Around 16:45, the curtain went up and on stage came Garrison Keillor, dressed in his summer suit and signature red tie and red shoes, and one of the guests, singer Heather Masse, for an audience warm-up session.
Then, on the dot of 5 pm, the introductory MPR theme played and we were LIVE!
As always, Garrison sang along to the show’s signature theme Tishomingo Blues followed by his usual introductory remarks—some classic comments on ‘illegal immigrant Canadians and the proposal of Wisconsin Governor and former Republican presidential candidate Scott Walker to build a wall along the border. One of the beauties of radio is that you can sit back, listen, and imagine. Click the icon below to listen to the show.
But it’s also great fun to watch the show, and APHC is now streamed live on video, and available on YouTube. So this blog post, with photos and vidoes, is also my memory of that memorable evening last Saturday in St Paul.
Supported by a small cast, including the Royal Academy of Radio Actors (Sue Scott, Tim Russell, and sound effects man Fred Newman), musical director Richard Dworsky and his musicians, and several guests, APHC follows much the same format of sketches, songs and musical interludes, although which regular items are included does vary from week to week.
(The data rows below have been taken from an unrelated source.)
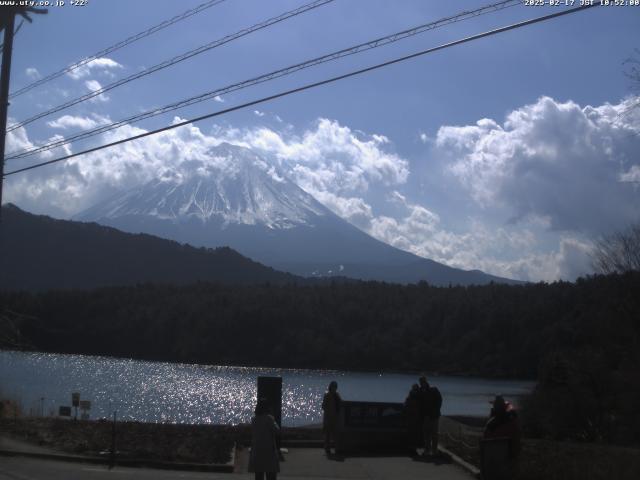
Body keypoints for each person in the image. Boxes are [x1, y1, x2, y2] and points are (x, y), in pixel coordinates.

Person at [249, 398, 280, 480]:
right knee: (271, 475)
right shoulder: (269, 419)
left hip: (257, 450)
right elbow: (277, 431)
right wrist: (273, 418)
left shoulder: (254, 420)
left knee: (258, 475)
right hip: (268, 450)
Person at [419, 376, 442, 456]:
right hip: (426, 416)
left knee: (434, 434)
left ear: (426, 382)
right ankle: (427, 450)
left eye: (423, 382)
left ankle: (434, 450)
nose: (422, 383)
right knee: (426, 434)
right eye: (421, 382)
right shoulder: (421, 391)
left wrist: (435, 412)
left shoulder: (433, 389)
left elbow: (439, 401)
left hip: (434, 416)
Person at [321, 380, 342, 454]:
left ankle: (337, 449)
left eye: (335, 386)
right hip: (328, 417)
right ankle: (327, 449)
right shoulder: (327, 395)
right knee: (328, 434)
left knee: (335, 434)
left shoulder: (337, 395)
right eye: (333, 386)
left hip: (335, 417)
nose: (334, 388)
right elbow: (323, 406)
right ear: (330, 387)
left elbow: (340, 405)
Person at [404, 383, 423, 455]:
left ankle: (410, 448)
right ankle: (413, 448)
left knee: (411, 433)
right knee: (415, 434)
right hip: (416, 418)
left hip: (411, 418)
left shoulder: (409, 397)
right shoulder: (419, 397)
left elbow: (405, 405)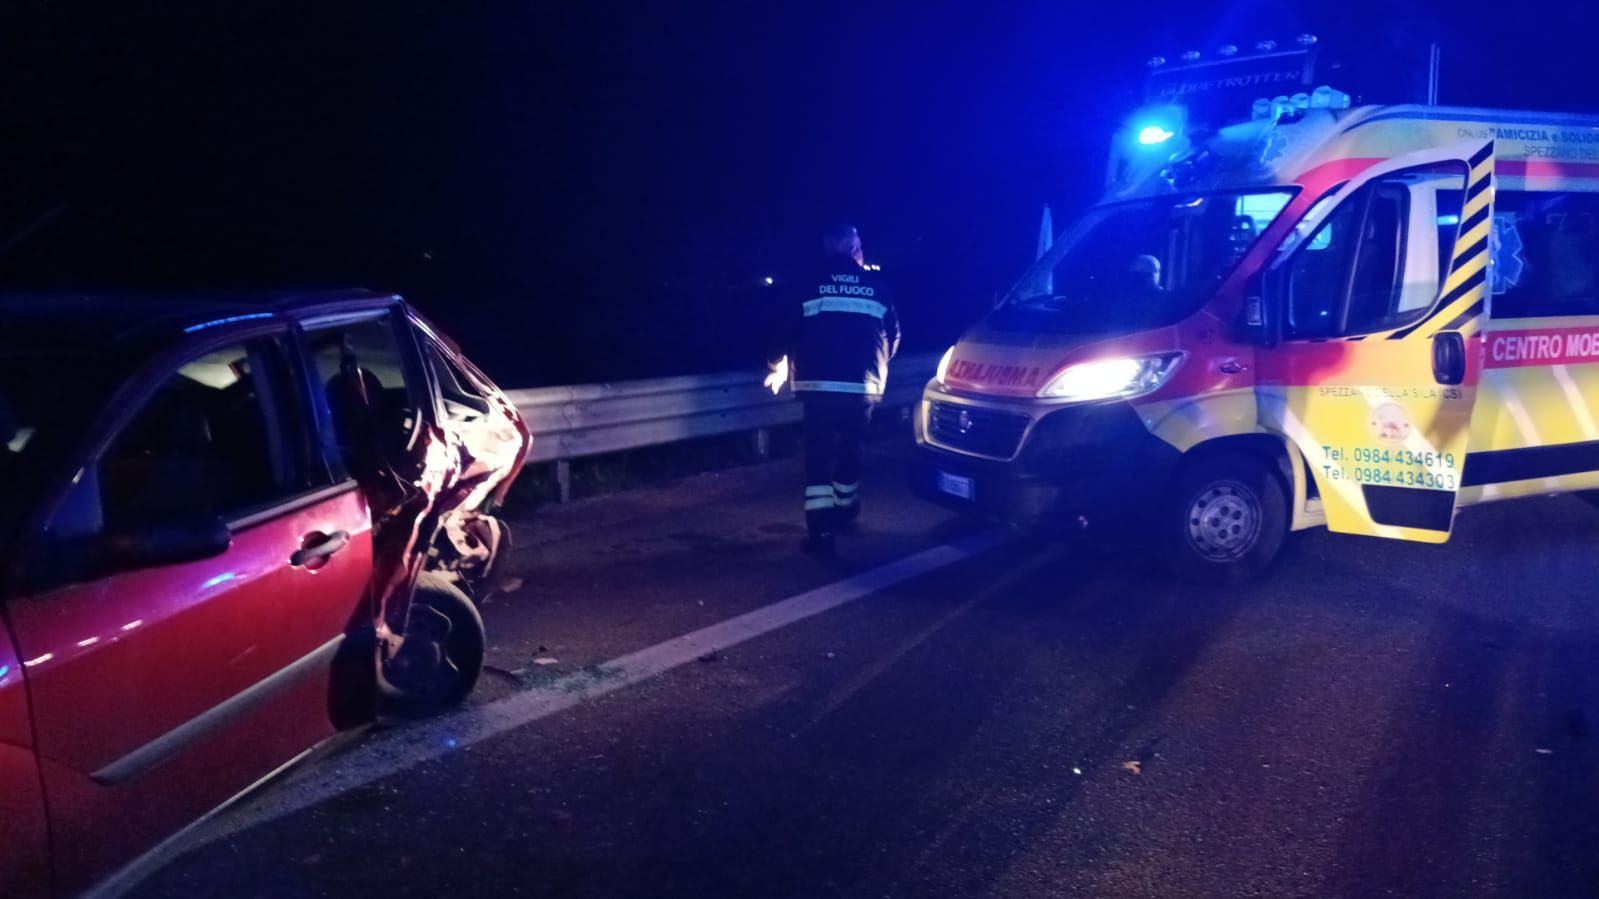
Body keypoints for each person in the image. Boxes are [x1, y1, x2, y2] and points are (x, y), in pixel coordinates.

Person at [766, 224, 900, 554]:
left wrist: (775, 364)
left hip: (819, 387)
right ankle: (846, 514)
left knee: (819, 457)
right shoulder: (877, 286)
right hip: (862, 387)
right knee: (850, 452)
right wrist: (876, 367)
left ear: (827, 249)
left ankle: (821, 535)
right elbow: (893, 336)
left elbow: (784, 328)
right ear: (856, 250)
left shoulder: (809, 284)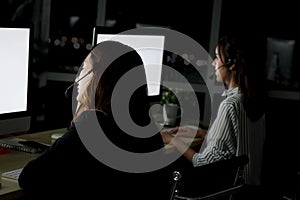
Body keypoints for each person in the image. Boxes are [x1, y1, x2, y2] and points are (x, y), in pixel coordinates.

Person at [18, 40, 172, 199]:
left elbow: (30, 177)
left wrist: (83, 114)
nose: (78, 79)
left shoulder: (93, 124)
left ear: (96, 76)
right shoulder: (146, 127)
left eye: (83, 69)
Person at [161, 34, 266, 188]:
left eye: (217, 57)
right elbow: (235, 145)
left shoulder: (230, 105)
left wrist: (173, 141)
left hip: (227, 191)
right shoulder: (251, 101)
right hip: (249, 188)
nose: (214, 63)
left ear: (231, 64)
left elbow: (204, 162)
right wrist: (203, 134)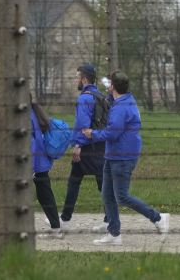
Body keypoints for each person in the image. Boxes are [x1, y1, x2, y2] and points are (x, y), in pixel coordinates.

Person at [81, 71, 170, 246]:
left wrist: (93, 134)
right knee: (108, 194)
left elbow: (113, 133)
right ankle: (114, 234)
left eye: (109, 84)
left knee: (121, 195)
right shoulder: (123, 100)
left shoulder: (121, 106)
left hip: (123, 154)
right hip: (113, 154)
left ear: (113, 87)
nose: (106, 86)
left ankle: (158, 218)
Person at [59, 64, 109, 234]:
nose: (75, 80)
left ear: (84, 80)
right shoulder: (101, 96)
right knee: (101, 183)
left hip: (87, 146)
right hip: (101, 145)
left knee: (75, 182)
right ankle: (109, 220)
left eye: (77, 77)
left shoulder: (84, 98)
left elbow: (82, 124)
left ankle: (65, 220)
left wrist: (78, 145)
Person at [31, 102, 63, 239]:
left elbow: (31, 142)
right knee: (44, 194)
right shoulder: (34, 113)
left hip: (34, 163)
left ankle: (56, 229)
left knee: (44, 195)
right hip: (40, 161)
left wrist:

My favorites, Guy Noir-Private Eye, The Lives of the Cowboys, and Mom were all included last Saturday.
The special guest from Nashville was mandolin virtuoso Sierra Hull (supported by Ethan Jodziewicz on bass and Justin Moses on banjo and guitar) who made her debut aged 12 at the Grand Ole Opry (check out the video here) with Alison Krauss and Union Station.
Heather Masse, from New York, and also a member of the trio The Wailin’ Jennys sang one of my favorites, September Song (composed by Kurt Weill, with lyrics by Maxwell Anderson, and originally sung by Walter Huston in the 1938 Broadway musical Knickerbocker Holiday).
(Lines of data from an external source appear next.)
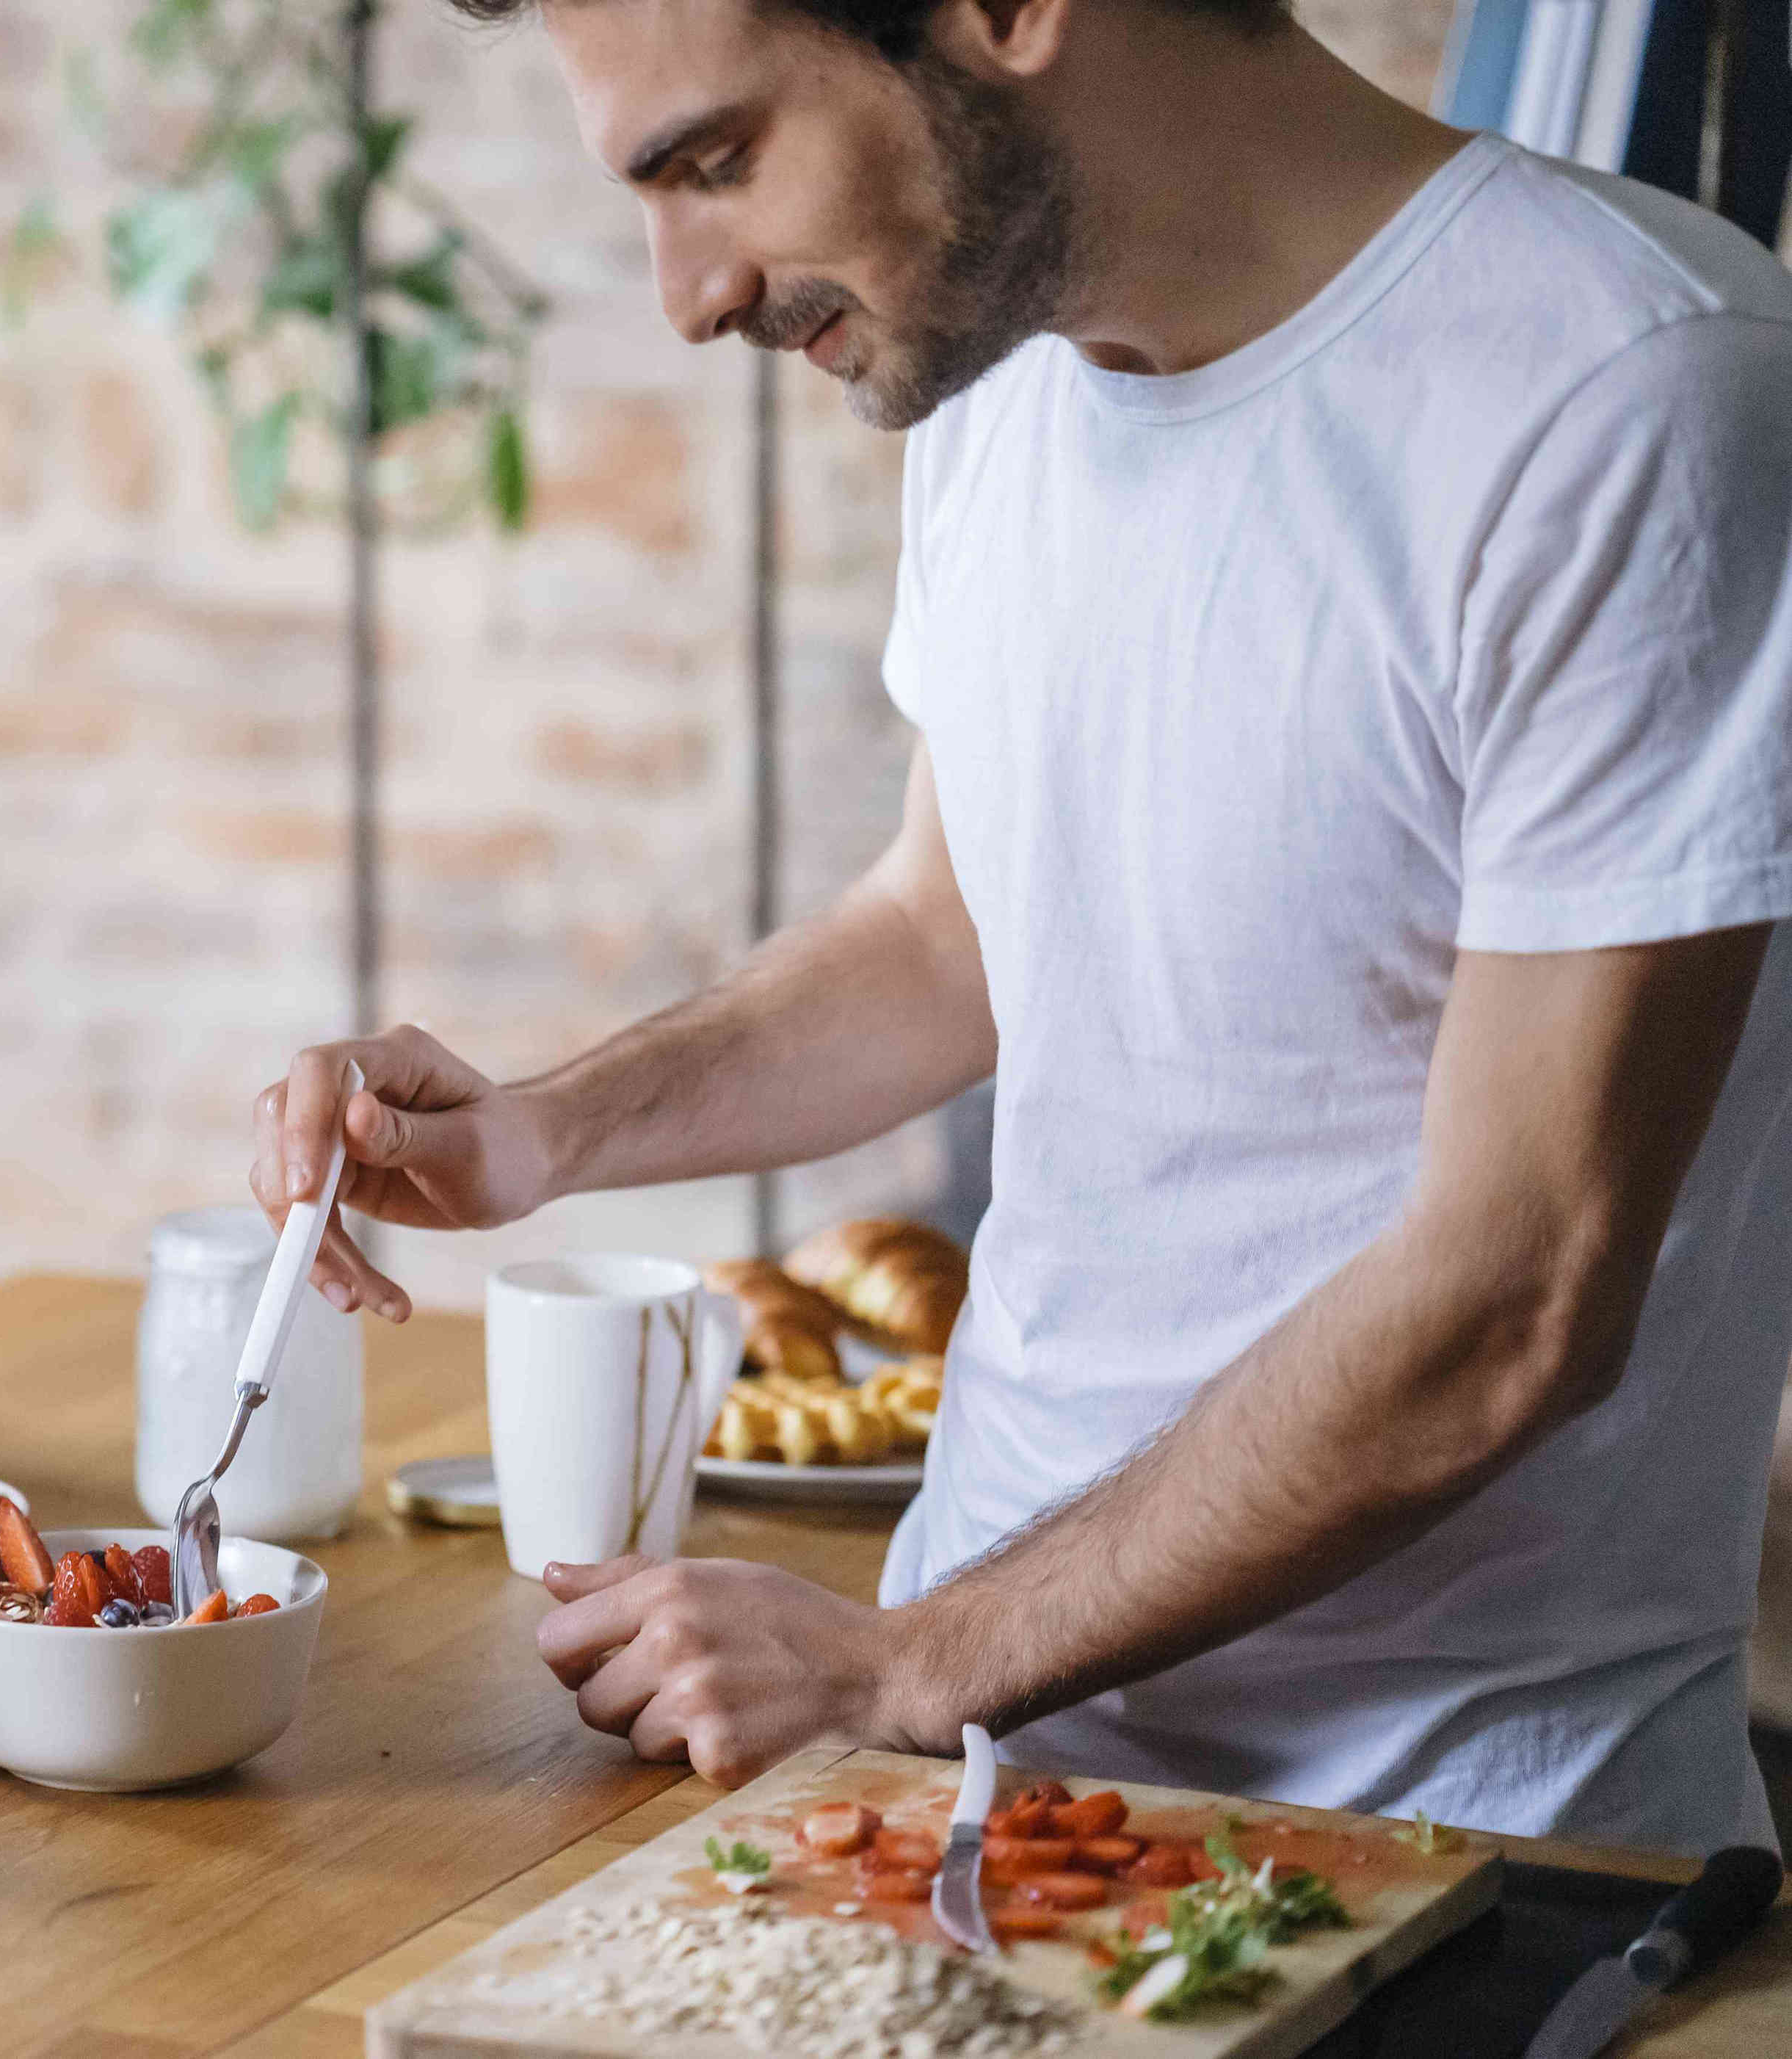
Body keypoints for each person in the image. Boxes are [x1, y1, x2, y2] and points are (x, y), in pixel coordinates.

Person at [255, 0, 1792, 1853]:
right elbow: (950, 932)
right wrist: (545, 1127)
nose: (684, 291)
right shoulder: (1000, 379)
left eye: (717, 162)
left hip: (1457, 1860)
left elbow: (1518, 1294)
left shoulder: (1635, 392)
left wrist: (912, 1660)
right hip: (981, 1790)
Following September Song, Garrison Keillor talked about September memories stirred up by the smell of fallen leaves and coffee in The News from Lake Wobegon.
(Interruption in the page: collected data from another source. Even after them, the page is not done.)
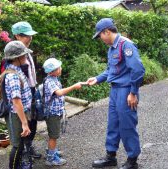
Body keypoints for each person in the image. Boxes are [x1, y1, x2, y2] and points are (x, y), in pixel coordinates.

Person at [87, 18, 145, 169]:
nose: (100, 38)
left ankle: (132, 161)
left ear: (107, 32)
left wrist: (133, 92)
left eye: (100, 35)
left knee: (127, 125)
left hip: (126, 90)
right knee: (113, 124)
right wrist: (97, 79)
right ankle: (110, 156)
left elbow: (138, 70)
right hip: (115, 90)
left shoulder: (126, 45)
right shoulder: (112, 48)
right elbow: (110, 70)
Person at [1, 21, 42, 158]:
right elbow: (7, 85)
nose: (30, 38)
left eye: (31, 35)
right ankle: (23, 150)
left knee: (33, 121)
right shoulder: (11, 59)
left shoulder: (26, 53)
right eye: (27, 36)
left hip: (31, 91)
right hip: (20, 97)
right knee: (23, 125)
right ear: (17, 36)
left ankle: (28, 147)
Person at [42, 58, 84, 166]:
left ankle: (52, 150)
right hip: (52, 114)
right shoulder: (50, 81)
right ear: (51, 71)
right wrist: (74, 86)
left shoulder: (55, 79)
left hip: (56, 112)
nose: (61, 69)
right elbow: (59, 93)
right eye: (58, 68)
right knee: (54, 136)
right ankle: (51, 158)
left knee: (54, 135)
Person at [2, 40, 33, 169]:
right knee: (17, 145)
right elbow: (16, 101)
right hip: (16, 115)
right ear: (18, 58)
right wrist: (24, 123)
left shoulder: (17, 70)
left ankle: (19, 164)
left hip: (21, 113)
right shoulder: (13, 76)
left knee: (21, 143)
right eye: (24, 55)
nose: (26, 57)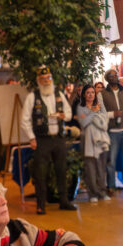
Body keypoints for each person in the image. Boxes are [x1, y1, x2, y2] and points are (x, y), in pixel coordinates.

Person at [30, 72, 80, 211]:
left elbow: (69, 113)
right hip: (42, 139)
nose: (46, 81)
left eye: (49, 78)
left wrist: (64, 116)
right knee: (41, 172)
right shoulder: (32, 96)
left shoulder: (59, 94)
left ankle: (64, 201)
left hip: (58, 138)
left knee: (61, 170)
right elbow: (25, 119)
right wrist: (31, 138)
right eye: (43, 79)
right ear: (38, 81)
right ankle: (41, 205)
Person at [79, 87, 116, 200]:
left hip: (102, 140)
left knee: (101, 168)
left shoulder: (100, 105)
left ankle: (102, 192)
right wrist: (94, 114)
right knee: (91, 168)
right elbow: (84, 122)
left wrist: (93, 117)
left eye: (92, 93)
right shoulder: (80, 107)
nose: (90, 95)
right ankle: (93, 193)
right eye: (88, 93)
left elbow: (104, 123)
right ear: (84, 95)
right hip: (88, 141)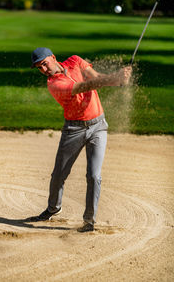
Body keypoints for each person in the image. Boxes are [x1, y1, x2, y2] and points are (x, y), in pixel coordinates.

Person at [26, 47, 132, 232]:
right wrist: (115, 78)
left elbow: (95, 76)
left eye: (44, 63)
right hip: (73, 129)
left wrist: (119, 79)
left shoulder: (75, 60)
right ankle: (53, 208)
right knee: (59, 174)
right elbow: (85, 86)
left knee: (94, 175)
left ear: (53, 57)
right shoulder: (54, 84)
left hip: (98, 126)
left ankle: (89, 221)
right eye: (39, 68)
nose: (43, 69)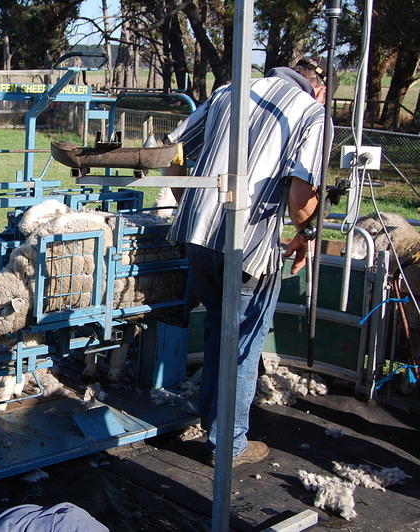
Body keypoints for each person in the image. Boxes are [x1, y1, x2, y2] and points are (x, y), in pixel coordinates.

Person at [165, 57, 332, 467]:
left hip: (196, 235)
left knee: (221, 332)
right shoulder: (312, 113)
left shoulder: (228, 91)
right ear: (321, 89)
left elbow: (172, 152)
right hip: (249, 246)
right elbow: (299, 197)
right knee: (242, 345)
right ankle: (229, 445)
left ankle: (212, 423)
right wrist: (308, 235)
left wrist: (192, 208)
And then, it was all over. Two hours had flown by. It was time for the ‘curtain call’.
Meeting Mr Keillor
On the way out, I looked for the bust of F Scott Fitzgerald (after whom the theater was named) as I remembered it from Robert Altman’s last film, A Prairie Home Companion, released in 2006, and with a stellar cast including Meryl Streep, Kevin Kline, Tommy Lee Jones, Woody Harrelson, Lily Tomlin, Garrison Keillor, Virginia Madsen, John C. Reily, and Lindsay Lohan (and some of the regular APHC contributors).
Garrison Keillor was outside the theater to meet those leaving, and I hoped to have chance of doing so. We edged our way to the exit. In front of me were a couple who were also hoping to meet him.
‘Tell him you’re from California’, said the woman to her husband. ‘He’s sure to want to speak to us, knowing we’ve come so far’.
‘That’s not far’, I butted in, smiling. ‘I’ve come all the way from England!’
They were flabbergasted, and made way for me to move forward, to shake the hand of the great man. That’s them behind me.
This season of A Prairie Home Companion will be Garrison Keillor’s last. He’s calling it a day after more than 40 years, almost a weekly show, in which he writes under the pen name of ‘Sarah Bellum‘. So I’m pleased to have been able to see the ‘original’ show. Mandolinist Chris Thile will host the show after Keillor’s retirement next year, and no doubt the format will change. He’s hosted the show before, and I guess there will be more music. It will be interesting to see how the ‘new APHC’ will fare. Until then, sit back, and tune into MPR at 17:00 CT. Or like me, tune into the internet when it’s more convenient. APHC will take you back to the radio days of my childhood, and you won’t be disappointed.
Good luck, Mr Keillor, and thank you for hundreds of hours of radio-listening pleasure all these years.